Fully appreciating the cub's expression in the mirror requires seeing the up close, making this framed sculpture especially suited for small spaces.
Materials used to create this mixed media scene include wood, mirror, a realistic model of lioness with cub, and paper. Inspired by Necklaces MU 20 and MU 116.
Framed with museum glass in a sophisticated deep wooden frame in collaboration with Chevy Chase Art Gallery, Washington, DC.
Frame color: Black
Size (in inches): 11"H x 13.75"W x 4"D
Ready to hang. Hardware included.
Though many designs appear simple, each work in fact takes several months to create. The final version is rarely the one initially envisioned; the laws of gravity force numerous adjustments. Execution involves a multitude of skills, some of which are acquired specifically to achieve the desired artistic result. In fact, it took several years of experimenting before I even hit upon a technique for creating assemblages.
The framing process is itself a component of the work, both conceptually and artistically. Though the frame is clean and modern in appearance, the framing process is not as simple as it seems.

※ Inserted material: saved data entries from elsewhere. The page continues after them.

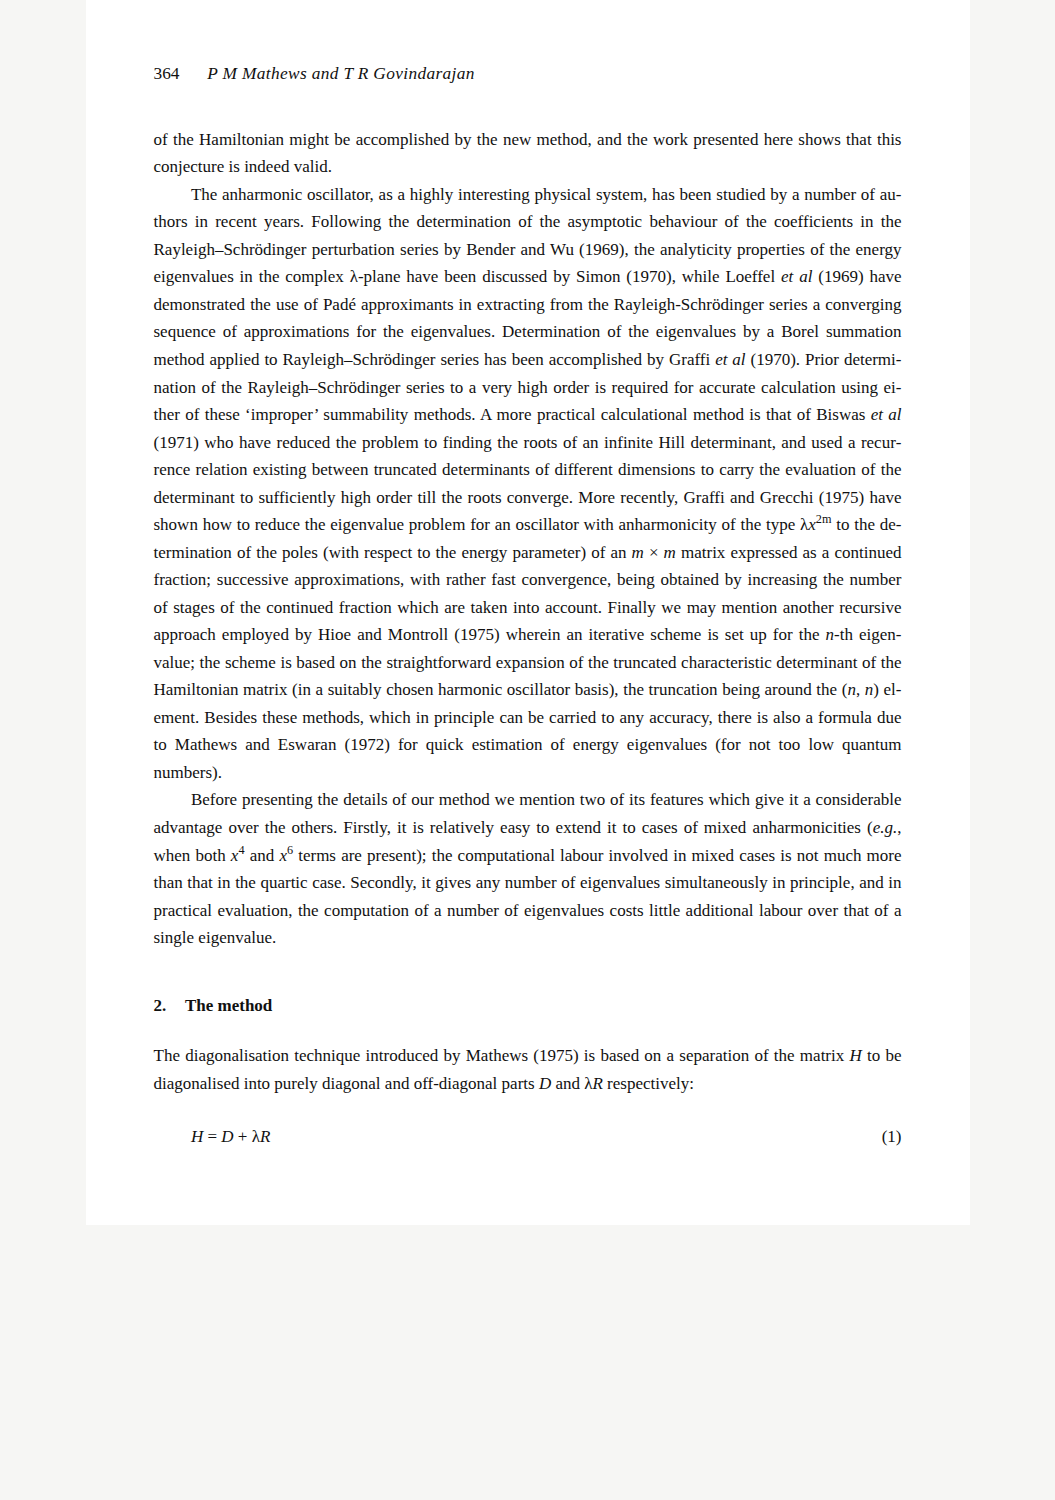364 P M Mathews and T R Govindarajan
of the Hamiltonian might be accomplished by the new method, and the work presented here shows that this conjecture is indeed valid.
The anharmonic oscillator, as a highly interesting physical system, has been studied by a number of authors in recent years. Following the determination of the asymptotic behaviour of the coefficients in the Rayleigh–Schrödinger perturbation series by Bender and Wu (1969), the analyticity properties of the energy eigenvalues in the complex λ-plane have been discussed by Simon (1970), while Loeffel et al (1969) have demonstrated the use of Padé approximants in extracting from the Rayleigh-Schrödinger series a converging sequence of approximations for the eigenvalues. Determination of the eigenvalues by a Borel summation method applied to Rayleigh–Schrödinger series has been accomplished by Graffi et al (1970). Prior determination of the Rayleigh–Schrödinger series to a very high order is required for accurate calculation using either of these ‘improper’ summability methods. A more practical calculational method is that of Biswas et al (1971) who have reduced the problem to finding the roots of an infinite Hill determinant, and used a recurrence relation existing between truncated determinants of different dimensions to carry the evaluation of the determinant to sufficiently high order till the roots converge. More recently, Graffi and Grecchi (1975) have shown how to reduce the eigenvalue problem for an oscillator with anharmonicity of the type λx2m to the determination of the poles (with respect to the energy parameter) of an m × m matrix expressed as a continued fraction; successive approximations, with rather fast convergence, being obtained by increasing the number of stages of the continued fraction which are taken into account. Finally we may mention another recursive approach employed by Hioe and Montroll (1975) wherein an iterative scheme is set up for the n-th eigenvalue; the scheme is based on the straightforward expansion of the truncated characteristic determinant of the Hamiltonian matrix (in a suitably chosen harmonic oscillator basis), the truncation being around the (n, n) element. Besides these methods, which in principle can be carried to any accuracy, there is also a formula due to Mathews and Eswaran (1972) for quick estimation of energy eigenvalues (for not too low quantum numbers).
Before presenting the details of our method we mention two of its features which give it a considerable advantage over the others. Firstly, it is relatively easy to extend it to cases of mixed anharmonicities (e.g., when both x4 and x6 terms are present); the computational labour involved in mixed cases is not much more than that in the quartic case. Secondly, it gives any number of eigenvalues simultaneously in principle, and in practical evaluation, the computation of a number of eigenvalues costs little additional labour over that of a single eigenvalue.
2. The method
The diagonalisation technique introduced by Mathews (1975) is based on a separation of the matrix H to be diagonalised into purely diagonal and off-diagonal parts D and λR respectively:
H = D + λR (1)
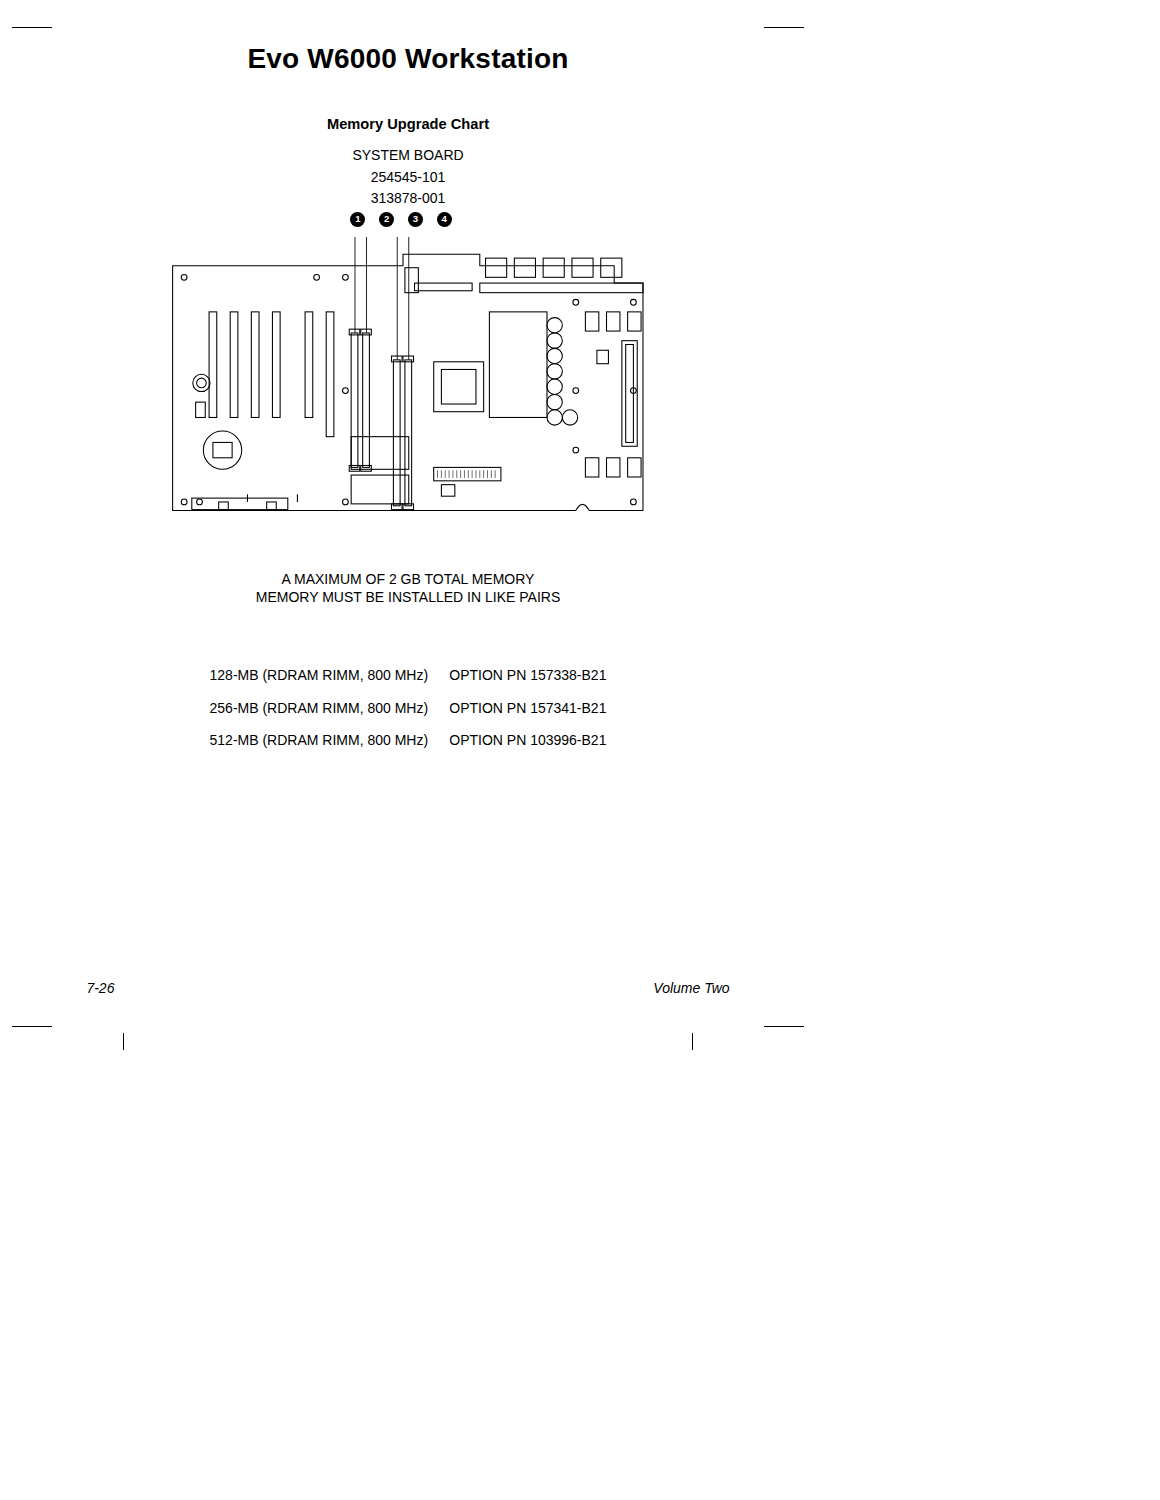Evo W6000 Workstation
Memory Upgrade Chart
SYSTEM BOARD
254545-101
313878-001
1
2
3
4
A MAXIMUM OF 2 GB TOTAL MEMORY
MEMORY MUST BE INSTALLED IN LIKE PAIRS
| 128-MB (RDRAM RIMM, 800 MHz) | OPTION PN 157338-B21 |
| 256-MB (RDRAM RIMM, 800 MHz) | OPTION PN 157341-B21 |
| 512-MB (RDRAM RIMM, 800 MHz) | OPTION PN 103996-B21 |
7-26 Volume Two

The determination whether to create a "room" (as with Born Free) or an intimate atmosphere (as with What Price Silence) is in fact part of the artistic process.
Works are custom framed to provide sufficient depth to accomplish my artistic goals as well as to support the weight of the work (often 40-60 pounds). The 4-inch deep decorative wooden frame curves outward to bring the work closer to the viewer.
As many designs are supported by the base as well as the backing, the framing process can be tricky. It took several months of experimentation to determine how to create a work that it was practical to frame. The glass protects the work from damaged caused by dust and dusting.